An inability of the body to process sugar due to a lack of or resistance to insulin, the hormone that regulates blood sugar levels. It is commonly associated with obesity and pregnancy, but can also be the result of autoimmune destruction of the pancreas, the organ that secretes insulin.
Diabetes insipidus
A condition, unrelated diabetes mellitus (the disease normally referred to as "diabetes"), in which the kidneys are not able to conserve water. This leads to increased thirst and urination. This is due to a problem with the kidneys or a problem with a hormone released by part of the brain.
Diabetic ketoacidosis
A medical emergency, this is a complication of diabetes in which lack of insulin leads to dehydration and acid production. It often occurs during times of stress (illness, heart attack, cocaine use, etc.), when the body needs more insulin. It is treated with iv fluids and insulin.
Diabetic kidney disease
Disorder of the kidneys, the organs that filter waste products from blood and produce urine, due to complications from diabetes. High levels of blood sugar make the kidneys filter too much blood, and the extra work eventually leads to damage and inability to filter.

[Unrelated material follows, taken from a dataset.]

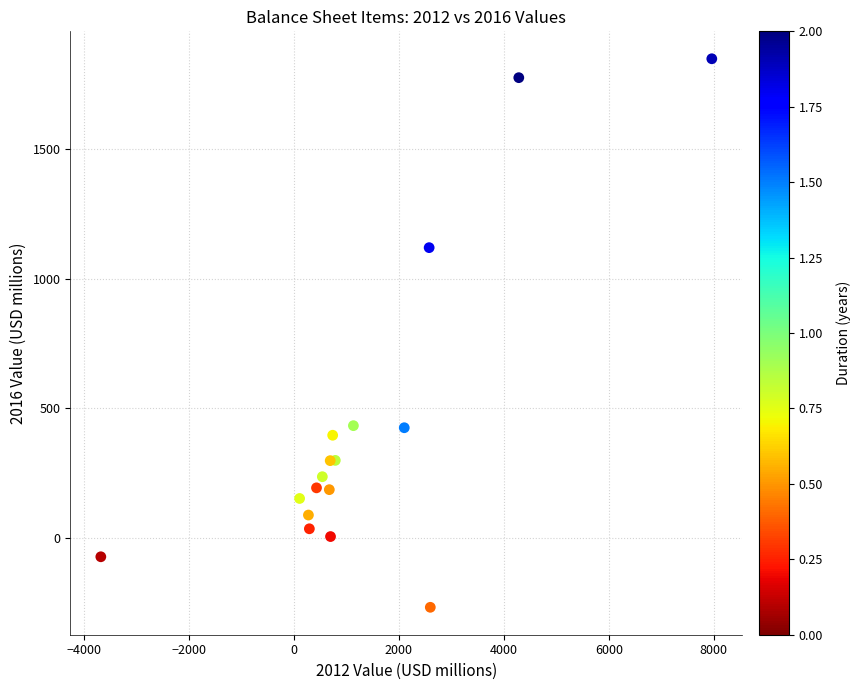

What Y value in the scatter plot is closest to 790?

1120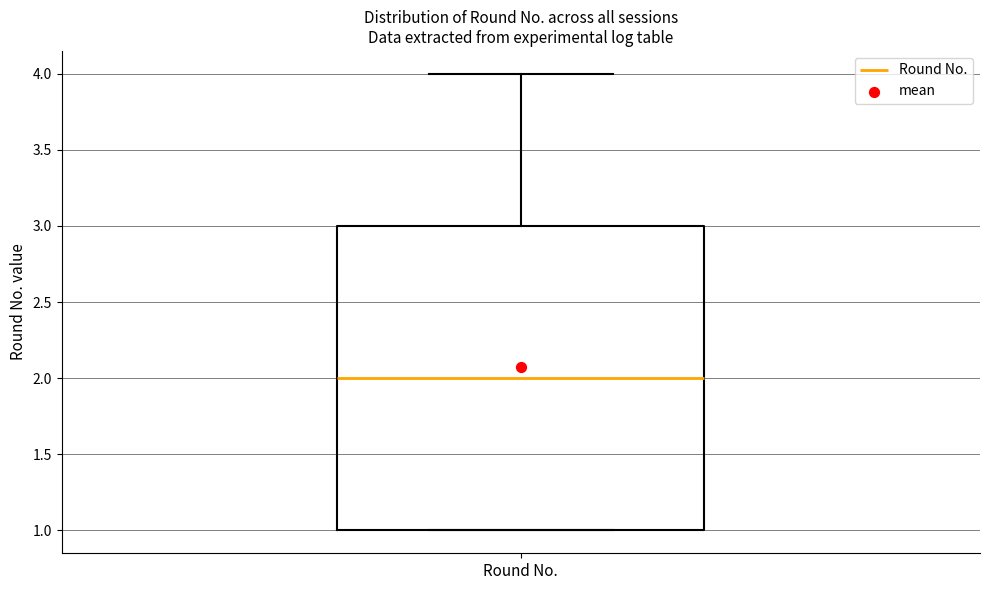

Transcribe this box plot: give where the median line is, the range the box spans, and where the two whiskers end, as read against the y-axis. The values are not printed on the chart, so give them approximately, as read against the axis.

median 2, box 1 to 3, whiskers 1 to 4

Diabetic peripheral neuropathy
Destruction of the body's sensory nerves (most commonly in the feet and hands) due to damage to the blood vessels that feed the nerves. Damage is caused by chronically high blood sugar from uncontrolled diabetes.
Diabetic retinopathy
Damage of the light-sensing layer of the eye due to diabetes. Small bleeding occurs, clouding the vision. Because permanent blindness can occur, diabetics should receive regular eye exams.
Diaper rash
An inflammation of the skin of a baby's bottom that underlies the diaper. This can be caused by: irritation from stool, urine, or cleaning products; a skin condition such as atopic dermatitis; or an infection.
Dislocation of the ankle
An injury to the ankle in which the bones of the foot slip out of their normal position with the bones of the lower leg, leading to pain and swelling. It often occurs after direct injury, such as car accidents or falls. It may be treated conservatively or require surgery.
Dislocation of the elbow
A seperation of the joint surfaces of the elbow (the bones of the upper arm and forearm do not make proper contact). The most common cause is falling onto an outstretched hand. If severe enough, it may require surgery.
Dislocation of the finger
A common injury in which one of the bones of the finger is shifted out of its normal joint socket. The finger needs to be evaluated and re-aligned by a physician. The finger is normally placed in a splint until it heels.
Dislocation of the foot
An injury to the foot in which one or more of the 26 foot bones lose their normal connections with the other bones. It is often classified as either a forefoot, hind foot, or mid foot injury. It often occurs after direct injury, such as car accidents or falls. It may be treated conservatively or require surgery.
Dislocation of the hip
An injury to the hip in which the head of the femur (the thigh bone) slips out of its normal position in the pelvis (the hip bone), leading to pain and swelling. It often occurs after direct injury, such as car accidents or falls. It may be treated conservatively or require surgery.
Dislocation of the knee
An injury to the knee in which the tibia (the largest bone in the lower leg) loses its connection with the femur (the thigh bone). It often occurs after severe direct injury, such as car accidents or during sports. Typically multiple ligaments (such as the anterior cruciate ligament or ACL) and other structures are also damaged. This requires immediate evaluation due to risk of nerve or blood vessel damage. It almost always requires surgery.